## Job item
From the line that contains "Y171260D01*" to the last line of the entries, set down each line exactly as written, both ends included, with nothing else.

## Image and design file data
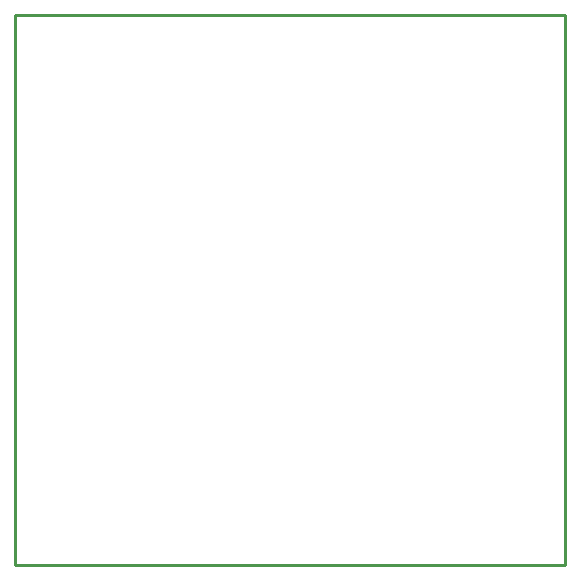
<source format=gko>
G04*
G04 #@! TF.GenerationSoftware,Altium Limited,Altium Designer,19.1.7 (138)*
G04*
G04 Layer_Color=16711935*
%FSLAX25Y25*%
%MOIN*%
G70*
G01*
G75*
%ADD10C,0.01000*%
D10*
X-11811Y171260D02*
X171260D01*
X-11811D02*
X-11811Y-11811D01*
X171260D02*
Y171260D01*
X-11811Y-11811D02*
X171260D01*
M02*

</source>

## Exercise solution
Y171260D01*
X-11811Y-11811D02*
X171260D01*
M02*

</source>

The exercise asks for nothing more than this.